(DATA EXCERPTS Opens)
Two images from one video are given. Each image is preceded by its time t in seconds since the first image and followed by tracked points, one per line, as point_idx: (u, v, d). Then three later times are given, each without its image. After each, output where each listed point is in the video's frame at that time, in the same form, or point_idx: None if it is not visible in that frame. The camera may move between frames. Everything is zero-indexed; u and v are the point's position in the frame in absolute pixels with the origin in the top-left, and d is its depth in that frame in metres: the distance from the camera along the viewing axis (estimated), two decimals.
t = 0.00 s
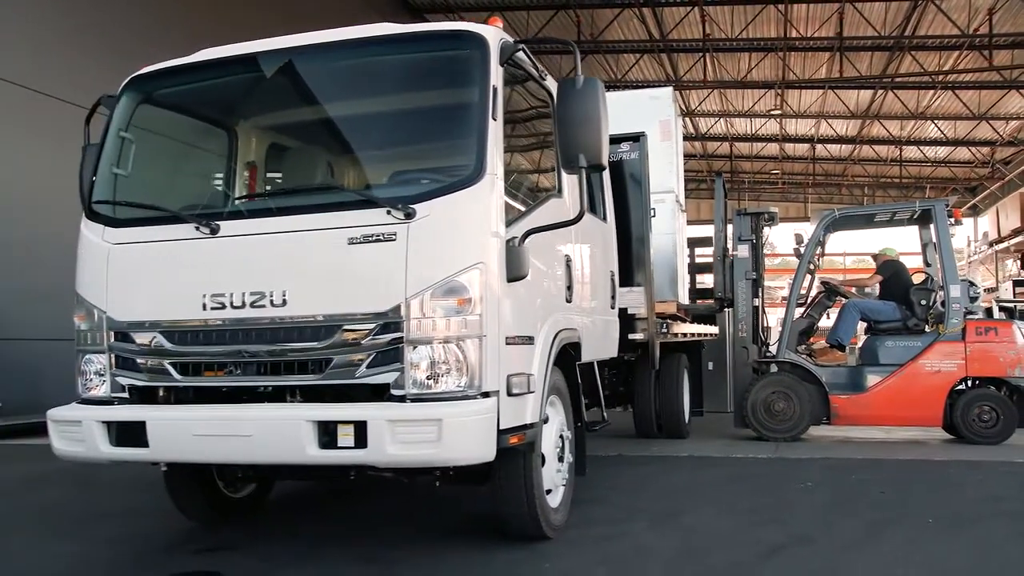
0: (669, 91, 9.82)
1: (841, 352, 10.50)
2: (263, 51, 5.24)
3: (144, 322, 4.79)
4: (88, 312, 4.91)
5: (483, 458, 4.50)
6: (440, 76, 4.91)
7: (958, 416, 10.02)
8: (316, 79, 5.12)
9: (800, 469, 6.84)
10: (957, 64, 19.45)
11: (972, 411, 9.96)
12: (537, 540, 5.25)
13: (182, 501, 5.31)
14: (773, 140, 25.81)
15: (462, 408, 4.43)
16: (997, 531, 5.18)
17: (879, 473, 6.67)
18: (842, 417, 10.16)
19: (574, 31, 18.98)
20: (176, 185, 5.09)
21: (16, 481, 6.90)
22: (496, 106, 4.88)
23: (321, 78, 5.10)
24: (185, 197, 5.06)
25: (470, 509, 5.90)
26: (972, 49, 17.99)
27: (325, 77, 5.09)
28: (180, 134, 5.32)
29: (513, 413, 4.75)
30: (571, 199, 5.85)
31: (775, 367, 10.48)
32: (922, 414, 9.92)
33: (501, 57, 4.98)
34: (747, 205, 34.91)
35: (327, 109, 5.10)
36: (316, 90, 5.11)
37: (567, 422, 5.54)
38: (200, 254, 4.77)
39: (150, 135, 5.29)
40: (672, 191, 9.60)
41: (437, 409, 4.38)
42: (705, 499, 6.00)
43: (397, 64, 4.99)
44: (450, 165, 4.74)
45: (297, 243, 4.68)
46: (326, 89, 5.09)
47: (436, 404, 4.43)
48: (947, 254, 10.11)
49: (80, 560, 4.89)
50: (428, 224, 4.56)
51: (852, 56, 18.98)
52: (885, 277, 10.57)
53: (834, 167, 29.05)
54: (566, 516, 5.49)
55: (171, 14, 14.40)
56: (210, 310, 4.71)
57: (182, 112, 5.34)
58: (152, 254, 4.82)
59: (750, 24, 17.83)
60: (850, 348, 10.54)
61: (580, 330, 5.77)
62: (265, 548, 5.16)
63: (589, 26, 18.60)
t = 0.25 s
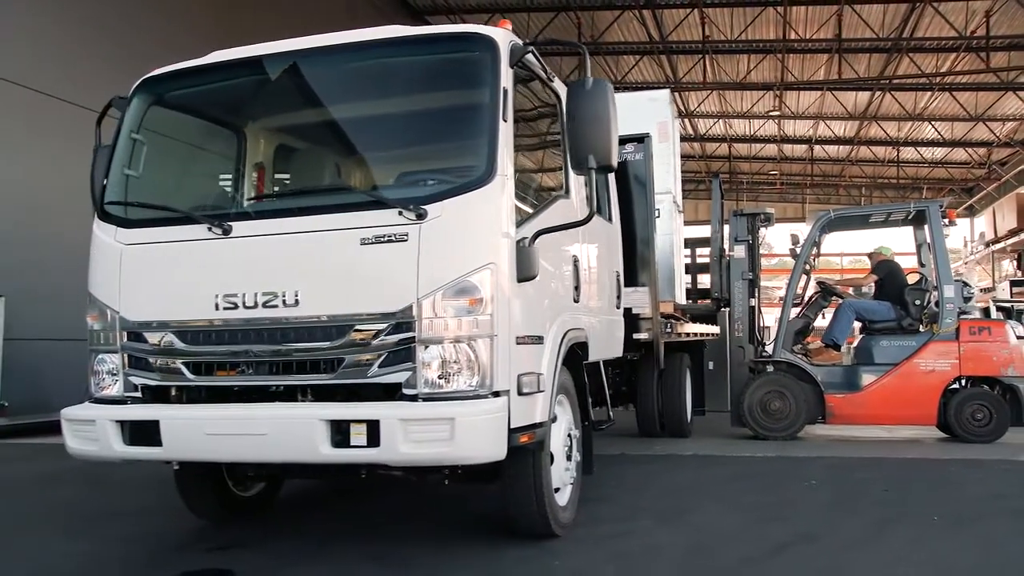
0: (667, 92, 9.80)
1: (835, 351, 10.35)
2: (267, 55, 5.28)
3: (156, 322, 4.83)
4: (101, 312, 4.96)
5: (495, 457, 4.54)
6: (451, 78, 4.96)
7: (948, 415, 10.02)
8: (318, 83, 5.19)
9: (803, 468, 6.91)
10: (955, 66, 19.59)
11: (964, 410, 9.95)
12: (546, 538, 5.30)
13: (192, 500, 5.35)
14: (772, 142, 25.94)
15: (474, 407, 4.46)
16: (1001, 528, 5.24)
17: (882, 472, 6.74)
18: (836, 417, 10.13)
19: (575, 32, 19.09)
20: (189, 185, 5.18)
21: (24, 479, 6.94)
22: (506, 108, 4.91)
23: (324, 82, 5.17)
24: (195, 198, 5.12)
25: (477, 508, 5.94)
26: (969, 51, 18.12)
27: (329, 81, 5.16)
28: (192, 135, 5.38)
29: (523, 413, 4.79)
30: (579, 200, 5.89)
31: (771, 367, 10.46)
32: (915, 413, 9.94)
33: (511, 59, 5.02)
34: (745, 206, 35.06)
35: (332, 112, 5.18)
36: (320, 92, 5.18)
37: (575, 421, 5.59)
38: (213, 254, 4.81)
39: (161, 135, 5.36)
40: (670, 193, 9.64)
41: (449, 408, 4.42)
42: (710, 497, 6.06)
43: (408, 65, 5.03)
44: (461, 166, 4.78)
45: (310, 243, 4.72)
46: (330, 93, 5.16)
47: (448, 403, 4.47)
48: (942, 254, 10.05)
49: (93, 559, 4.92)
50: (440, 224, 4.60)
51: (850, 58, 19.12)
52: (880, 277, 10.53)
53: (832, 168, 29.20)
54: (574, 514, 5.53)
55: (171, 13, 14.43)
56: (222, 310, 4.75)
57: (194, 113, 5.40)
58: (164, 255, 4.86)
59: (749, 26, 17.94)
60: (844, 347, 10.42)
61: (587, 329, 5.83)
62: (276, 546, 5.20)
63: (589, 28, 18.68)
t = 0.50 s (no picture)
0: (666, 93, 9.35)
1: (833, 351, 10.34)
2: (273, 57, 5.37)
3: (168, 322, 4.87)
4: (114, 311, 5.00)
5: (506, 455, 4.57)
6: (462, 80, 5.01)
7: (943, 415, 9.97)
8: (322, 87, 5.27)
9: (807, 466, 6.96)
10: (952, 67, 19.69)
11: (958, 410, 9.90)
12: (555, 536, 5.35)
13: (202, 499, 5.37)
14: (770, 142, 26.03)
15: (485, 405, 4.50)
16: (1005, 525, 5.29)
17: (886, 470, 6.79)
18: (832, 416, 10.07)
19: (574, 33, 19.15)
20: (200, 186, 5.23)
21: (31, 479, 6.95)
22: (517, 109, 4.96)
23: (330, 84, 5.25)
24: (206, 198, 5.19)
25: (484, 507, 5.98)
26: (966, 52, 18.22)
27: (335, 83, 5.24)
28: (203, 136, 5.44)
29: (533, 412, 4.83)
30: (587, 200, 5.93)
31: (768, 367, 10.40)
32: (910, 411, 9.86)
33: (522, 61, 5.07)
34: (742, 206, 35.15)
35: (337, 113, 5.24)
36: (325, 94, 5.25)
37: (582, 419, 5.63)
38: (226, 254, 4.86)
39: (173, 136, 5.43)
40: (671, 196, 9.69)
41: (462, 407, 4.45)
42: (715, 495, 6.11)
43: (420, 67, 5.08)
44: (473, 167, 4.83)
45: (322, 243, 4.76)
46: (336, 96, 5.24)
47: (460, 402, 4.51)
48: (937, 254, 10.02)
49: (106, 558, 4.95)
50: (452, 224, 4.64)
51: (849, 59, 19.23)
52: (875, 277, 10.41)
53: (829, 168, 29.30)
54: (582, 513, 5.57)
55: (171, 13, 14.46)
56: (235, 309, 4.79)
57: (206, 116, 5.47)
58: (175, 255, 4.90)
59: (748, 28, 18.02)
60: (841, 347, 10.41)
61: (594, 329, 5.89)
62: (287, 545, 5.24)
63: (590, 28, 18.79)
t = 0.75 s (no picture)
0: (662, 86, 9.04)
1: (830, 349, 10.45)
2: (277, 59, 5.41)
3: (181, 321, 4.93)
4: (127, 311, 5.08)
5: (517, 453, 4.60)
6: (472, 81, 5.05)
7: (939, 413, 10.05)
8: (329, 88, 5.32)
9: (811, 464, 7.02)
10: (950, 68, 19.81)
11: (954, 408, 9.98)
12: (564, 534, 5.39)
13: (213, 497, 5.41)
14: (768, 142, 26.14)
15: (497, 404, 4.54)
16: (1009, 522, 5.35)
17: (889, 468, 6.85)
18: (831, 414, 10.12)
19: (575, 34, 19.25)
20: (211, 186, 5.28)
21: (42, 477, 7.00)
22: (527, 109, 5.01)
23: (337, 85, 5.29)
24: (217, 198, 5.25)
25: (492, 505, 6.03)
26: (963, 53, 18.33)
27: (343, 84, 5.28)
28: (216, 138, 5.56)
29: (543, 410, 4.87)
30: (594, 200, 5.98)
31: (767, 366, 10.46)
32: (908, 410, 9.91)
33: (531, 62, 5.11)
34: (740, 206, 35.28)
35: (340, 114, 5.31)
36: (330, 96, 5.31)
37: (589, 418, 5.68)
38: (238, 254, 4.91)
39: (186, 138, 5.52)
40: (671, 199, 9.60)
41: (473, 405, 4.49)
42: (721, 493, 6.16)
43: (430, 68, 5.12)
44: (483, 167, 4.86)
45: (333, 243, 4.79)
46: (342, 97, 5.28)
47: (472, 401, 4.54)
48: (933, 254, 10.08)
49: (118, 556, 4.99)
50: (463, 224, 4.68)
51: (847, 60, 19.35)
52: (874, 278, 10.48)
53: (827, 168, 29.43)
54: (590, 510, 5.62)
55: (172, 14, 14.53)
56: (247, 308, 4.83)
57: (218, 117, 5.57)
58: (187, 256, 4.97)
59: (748, 29, 18.12)
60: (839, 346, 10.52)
61: (601, 328, 5.94)
62: (298, 542, 5.28)
63: (590, 29, 18.91)
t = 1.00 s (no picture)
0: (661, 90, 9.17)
1: (827, 348, 10.52)
2: (281, 61, 5.49)
3: (191, 321, 4.97)
4: (137, 310, 5.12)
5: (525, 452, 4.64)
6: (480, 82, 5.09)
7: (936, 412, 10.13)
8: (335, 90, 5.36)
9: (812, 463, 7.08)
10: (945, 70, 19.94)
11: (950, 407, 10.06)
12: (570, 532, 5.43)
13: (222, 495, 5.45)
14: (765, 144, 26.27)
15: (506, 403, 4.57)
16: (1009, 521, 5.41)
17: (890, 467, 6.92)
18: (828, 413, 10.17)
19: (574, 36, 19.35)
20: (219, 186, 5.33)
21: (50, 475, 7.04)
22: (534, 111, 5.05)
23: (344, 87, 5.34)
24: (224, 198, 5.29)
25: (496, 504, 6.07)
26: (959, 55, 18.45)
27: (350, 86, 5.32)
28: (223, 138, 5.56)
29: (551, 409, 4.91)
30: (598, 200, 6.03)
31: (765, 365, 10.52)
32: (905, 409, 10.00)
33: (538, 64, 5.16)
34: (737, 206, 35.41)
35: (344, 117, 5.36)
36: (331, 98, 5.37)
37: (595, 417, 5.72)
38: (248, 254, 4.95)
39: (194, 138, 5.56)
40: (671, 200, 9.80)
41: (483, 404, 4.53)
42: (723, 491, 6.22)
43: (438, 70, 5.16)
44: (492, 168, 4.90)
45: (341, 243, 4.82)
46: (349, 99, 5.32)
47: (481, 400, 4.58)
48: (929, 255, 10.13)
49: (128, 554, 5.02)
50: (472, 224, 4.71)
51: (844, 62, 19.48)
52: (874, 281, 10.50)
53: (823, 169, 29.56)
54: (595, 509, 5.67)
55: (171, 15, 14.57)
56: (257, 308, 4.87)
57: (225, 118, 5.59)
58: (197, 256, 5.00)
59: (745, 31, 18.23)
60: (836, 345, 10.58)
61: (606, 328, 6.01)
62: (305, 540, 5.31)
63: (589, 31, 19.00)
(DATA EXCERPTS Closes)
EXERCISE GOAL:
Tally the lines in the listing that contain the string "picture", then report that tally alone.

FINAL ANSWER:
3